The new capital in tow, PathSource is looking to expand its team and, in particular, to begin building a more robust sales staff to help raise awareness among K-12 districts and administrators. To do that, the startup has stolen Christine Higgins, Houghton-Mifflin’s VP of Sales, who will be joining the startup as its first Chief Sales Officer.

Looking ahead, the PathSource co-founders see plenty of opportunity in a career navigation and services market that really hasn’t changed much over the last few decades. It’s part of what has led to the disappointing engagement, graduation rates, outcomes and debt default rates that have a chokehold on the American educational system.

The government and the system itself has begun to recognize the extent of the problem and has begun to fund a solution (or the former has, at least). According to Michel, the market that PathSource is looking to tap into is upwards of $5 billion, based on annual recurring recurring funds from sources like the Perkins Act and English Language Learning funding, among others.

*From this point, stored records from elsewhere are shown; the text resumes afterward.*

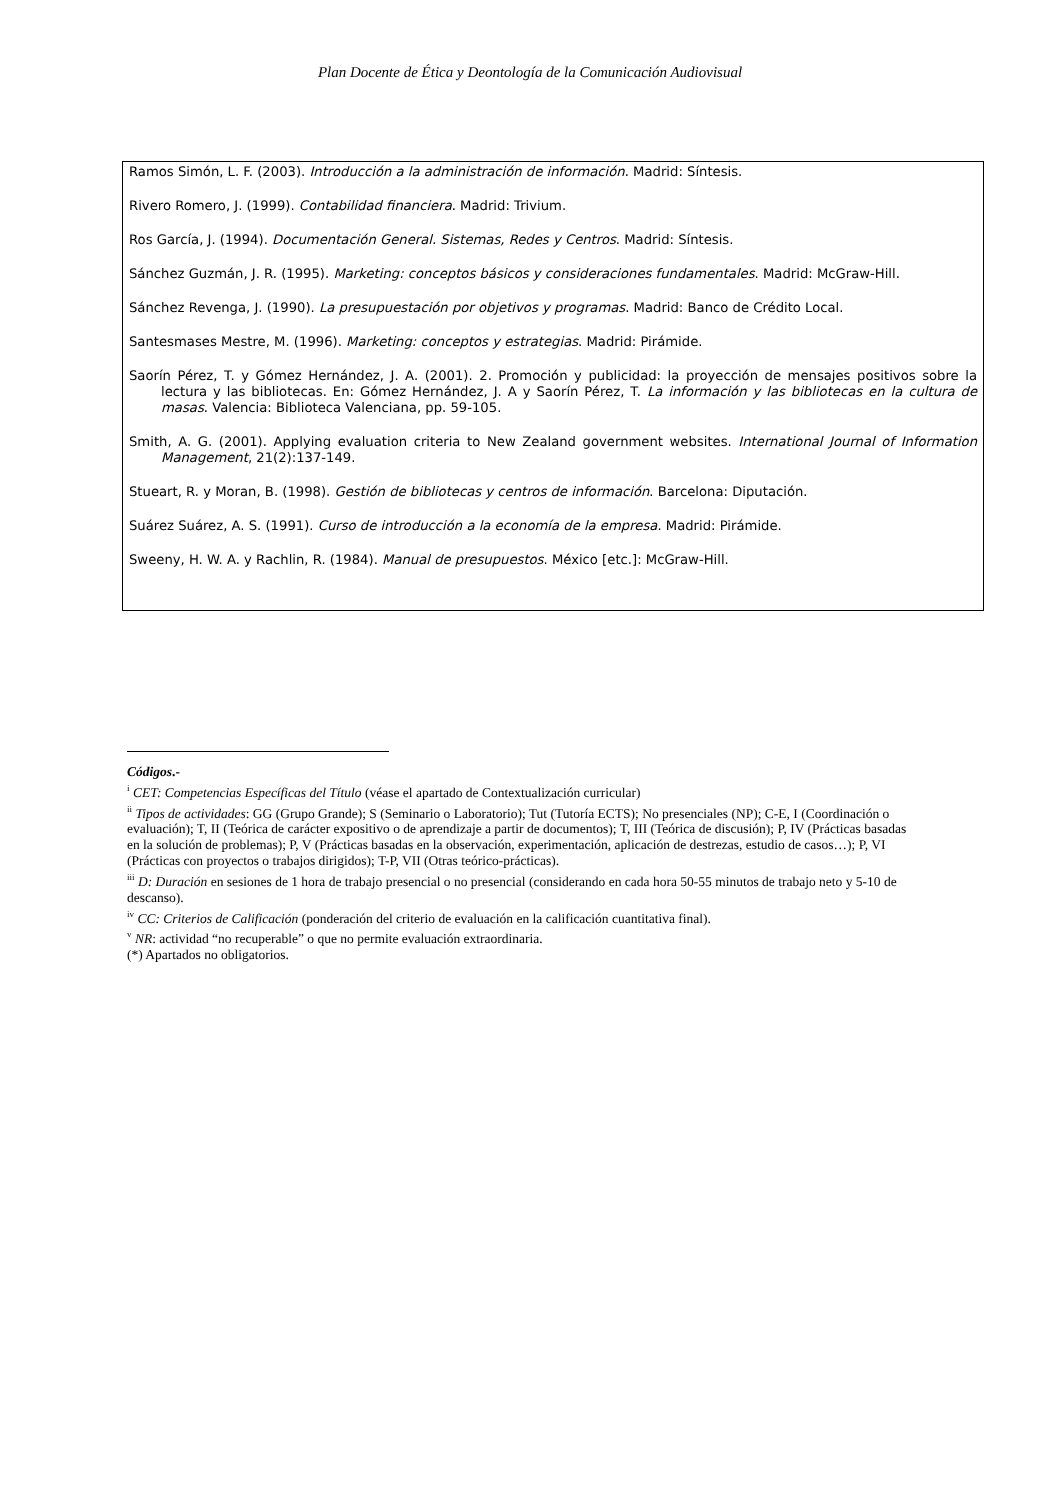Plan Docente de Ética y Deontología de la Comunicación Audiovisual
Ramos Simón, L. F. (2003). Introducción a la administración de información. Madrid: Síntesis.
Rivero Romero, J. (1999). Contabilidad financiera. Madrid: Trivium.
Ros García, J. (1994). Documentación General. Sistemas, Redes y Centros. Madrid: Síntesis.
Sánchez Guzmán, J. R. (1995). Marketing: conceptos básicos y consideraciones fundamentales. Madrid: McGraw-Hill.
Sánchez Revenga, J. (1990). La presupuestación por objetivos y programas. Madrid: Banco de Crédito Local.
Santesmases Mestre, M. (1996). Marketing: conceptos y estrategias. Madrid: Pirámide.
Saorín Pérez, T. y Gómez Hernández, J. A. (2001). 2. Promoción y publicidad: la proyección de mensajes positivos sobre la lectura y las bibliotecas. En: Gómez Hernández, J. A y Saorín Pérez, T. La información y las bibliotecas en la cultura de masas. Valencia: Biblioteca Valenciana, pp. 59-105.
Smith, A. G. (2001). Applying evaluation criteria to New Zealand government websites. International Journal of Information Management, 21(2):137-149.
Stueart, R. y Moran, B. (1998). Gestión de bibliotecas y centros de información. Barcelona: Diputación.
Suárez Suárez, A. S. (1991). Curso de introducción a la economía de la empresa. Madrid: Pirámide.
Sweeny, H. W. A. y Rachlin, R. (1984). Manual de presupuestos. México [etc.]: McGraw-Hill.
Códigos.-
<sup>i</sup> CET: Competencias Específicas del Título (véase el apartado de Contextualización curricular)
<sup>ii</sup> Tipos de actividades: GG (Grupo Grande); S (Seminario o Laboratorio); Tut (Tutoría ECTS); No presenciales (NP); C-E, I (Coordinación o evaluación); T, II (Teórica de carácter expositivo o de aprendizaje a partir de documentos); T, III (Teórica de discusión); P, IV (Prácticas basadas en la solución de problemas); P, V (Prácticas basadas en la observación, experimentación, aplicación de destrezas, estudio de casos…); P, VI (Prácticas con proyectos o trabajos dirigidos); T-P, VII (Otras teórico-prácticas).
<sup>iii</sup> D: Duración en sesiones de 1 hora de trabajo presencial o no presencial (considerando en cada hora 50-55 minutos de trabajo neto y 5-10 de descanso).
<sup>iv</sup> CC: Criterios de Calificación (ponderación del criterio de evaluación en la calificación cuantitativa final).
<sup>v</sup> NR: actividad “no recuperable” o que no permite evaluación extraordinaria.
(*) Apartados no obligatorios.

The founders also believe that, down the road, the company’s video library, career database and analytics engine can be applied in B2C verticals and a handful of other industry niches as well. How much carryover value it can have remains to be seen, but for now, the startup is showing signs that it has started to crack the K-12 nut, which, thanks to its long sales cycles, archaic infrastructure and shallow pockets, is a (capital-intensive) market that has played grim reaper to many a plucky startup. But maybe PathSource is starting to find the answer. After all, it’s made it this far and without an Edmodo-sized bank account, to boot.